Guidehouse Inc. and Nan McKay and Associates have agreed to pay $11.3 million to resolve allegations related to cybersecurity failures. The lawsuit, stemming from violations of the False Claims Act, concerns the companies’ handling of the Emergency Rental Assistance Program (ERAP) designed to support low-income households during the COVID-19 pandemic. Guidehouse will pay $7.6 million, while Nan McKay will contribute $3.7 million.
The breach occurred in June 2021 when the ERAP website, which was managed by Guidehouse and Nan McKay, was compromised just 12 hours after launch. The companies admitted to failing to perform necessary pre-production cybersecurity testing, which led to the exposure of applicants’ personally identifiable information (PII).
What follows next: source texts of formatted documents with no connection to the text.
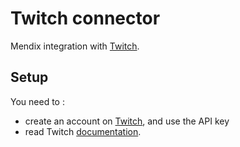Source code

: # Twitch connector
Mendix integration with [Twitch].

## Setup
You need to :
* create an account on [Twitch], and use the API key
* read Twitch [documentation](https://dev.twitch.tv/docs/api/).

[Twitch]: https://www.twitch.tv/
Guidehouse also violated contract terms by using unauthorized third-party data cloud software.
The investigation into the breach was prompted by a whistleblower lawsuit under the False Claims Act, filed by Elevation 33 LLC, a former Guidehouse employee. The whistleblower will receive a $1.9 million share of the settlement, highlighting the role of whistleblowers in uncovering and addressing cybersecurity lapses.
This settlement underscores the government’s commitment to enforcing cybersecurity standards for federal contractors. Principal Deputy Assistant Attorney General Brian M. Boynton and U.S. Attorney Carla B. Freedman emphasized the importance of adhering to cybersecurity obligations to protect sensitive personal information and maintain the integrity of government programs.